The bottom line about appropriations bills is that they're not just about dollars and cents, especially when it comes to foreign policy.
EXHIBIT A: Tucked inside the appropriations bill for the Commerce, Justice and State Departments is a provision that would put the United States more firmly behind the recognition of Jerusalem as the capital of Israel, just as negotiations between Israelis and Palestinians about the final status of Jerusalem are about to intensify.
The provision would instruct the American consulate in Jerusalem to report to the U.S. ambassador in Israel instead of reporting directly back to the State Department in Washington, as it does now. The provision would also direct State to change its documents to refer unequivocally to Jerusalem as the capital of Israel.
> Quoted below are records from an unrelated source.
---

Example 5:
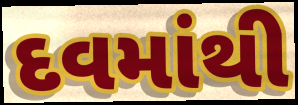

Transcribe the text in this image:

દવમાંથી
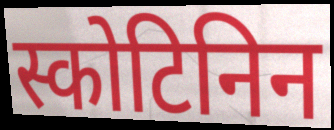
स्कोटिनिन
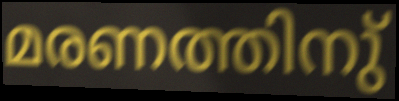
മരണത്തിനു്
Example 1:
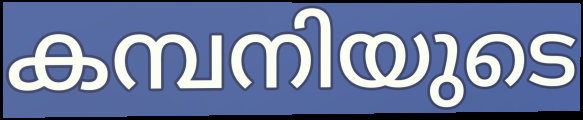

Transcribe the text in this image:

കമ്പനിയുടെ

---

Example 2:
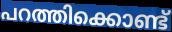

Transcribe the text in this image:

പറത്തിക്കൊണ്ട്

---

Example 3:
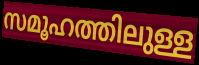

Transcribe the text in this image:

സമൂഹത്തിലുള്ള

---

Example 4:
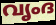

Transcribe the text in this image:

വൃംദ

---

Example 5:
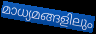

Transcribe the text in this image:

മാധ്യമങ്ങളിലും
The measure would accomplish what members of Congress have been unable to get passed in separate legislation to move the U.S. Embassy from Tel Aviv to Jerusalem. "This is a back-door way of accomplishing what the Jerusalem embassy act sets out to accomplish: U.S. interference with a final status issue that Israelis and Palestinians should work out for themselves," said Lewis Roth, assistant executive director of Americans for Peace Now, who opposes the measure.
EXHIBIT B: In the wake of Indonesian-backed militia violence in East Timor in early September, skirmishes broke out in Congress over legislation imposing sanctions against Indonesia.
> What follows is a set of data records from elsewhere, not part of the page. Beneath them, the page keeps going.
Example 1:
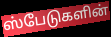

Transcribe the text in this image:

ஸ்பேடுகளின்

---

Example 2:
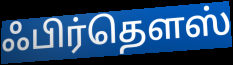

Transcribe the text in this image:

ஃபிர்தௌஸ்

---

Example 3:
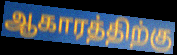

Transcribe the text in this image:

ஆகாரத்திற்கு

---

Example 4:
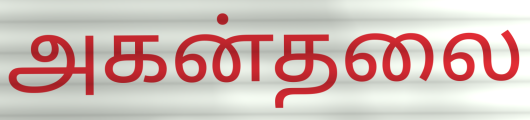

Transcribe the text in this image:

அகன்தலை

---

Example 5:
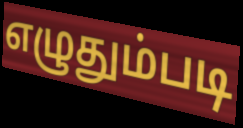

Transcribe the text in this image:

எழுதும்படி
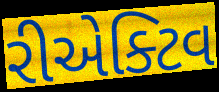
રીએક્ટિવ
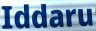
Iddaru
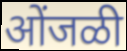
ओंजळी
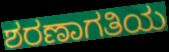
ಶರಣಾಗತಿಯ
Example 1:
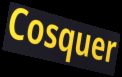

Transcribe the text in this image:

Cosquer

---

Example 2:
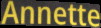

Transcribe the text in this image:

Annette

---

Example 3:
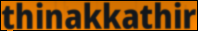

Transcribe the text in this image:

thinakkathir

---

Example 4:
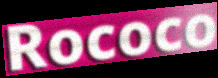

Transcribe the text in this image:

Rococo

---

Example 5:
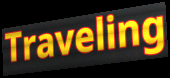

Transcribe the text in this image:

Sen. Russell Feingold (D-Wis.) wants to cut military links until Indonesia implements a pro-independence referendum by East Timor, assists in the return of refugees, ends violence by militia groups and helps with investigations of the violence that rocked the territory. Although the measure, co-sponsored by Senate Foreign Relations Chairman Jesse Helms (R-N.C.), breezed through the panel by a 17-1 margin, Sen. Chuck Hagel (R-Neb.) and at least one other foe of the measure are blocking it from reaching the floor of the Senate for a vote.
Enter the foreign operations appropriations bill. Sen. Patrick J. Leahy (D-Vt.) tacked an amendment onto the $12.7 billion bill--which President Clinton ultimately vetoed yesterday--that would do much the same thing. Leahy's measure is more restrictive than Feingold's. Feingold would allow continued lending by the Export-Import Bank and the Overseas Private Investment Corp.; Leahy wouldn't.
The Indonesia sanctions measure also illustrates the law of unintended consequences. Feingold pegged his sanctions list to the the State Department's list of goods with military applications. Included on State's munitions list: commercial communications satellites. They were put there after the uproar in Congress over whether satellite companies inadvertently shared sensitive missile technology with China.
Now the satellite companies want to avoid becoming casualties of the East Timor conflict, and many lawmakers want to help. Lockheed Corp., for example, fears the bill would cut off a ground station it plans to use for a commercial satellite, and other communications satellites could be affected. Freeport-McMoRan Inc., a major copper and gold mining firm, is trying to polish its relations with the Indonesian government by also trying to get the Leahy and Feingold measures modified or dropped.
The business community, which opposes nearly all sanctions, argues that more than self-interest is at stake. It says that with Indonesia's parliament about to pick a new president, students demonstrating, and civilian-military relations tense, it's a bad time to add new pressures.
"It struck us that this was not the most felicitous time to whack them with sanctions," said Dan O'Flaherty, vice president of the National Foreign Trade Council. "Indonesia is a very important country for business. It's not Burma. . . . China is all potential. In Indonesia, people really make a profit. The business stakes are high. The national security stakes are high. The foreign policy stakes are high."
EXHIBIT C: The billion-dollar question: Will Rep. Christopher H. Smith (R-N.J.) and other House members insist once again on attaching new anti-abortion conditions to the appropriations measure that would release funds to pay the United States' back dues to the United Nations? The restrictions would limit the funding of global organizations that seek to lobby for policies that permit abortions.
Helms and Sen. Joseph R. Biden Jr. (D-Del.) have backed language that President Clinton could sign, but the House leadership is still trying to find a way to satisfy its anti-abortion members.
U.S. Ambassador to the United Nations Richard C. Holbrooke has been spending one day a week in Washington trying to persuade lawmakers to pass a measure to pay the U.S. arrears.
"The House put in non-germane amendments about family planning that the president felt were not acceptable," said Holbrooke last Friday. "They are not related to the United Nations, not related to national security, and the linkage should be severed."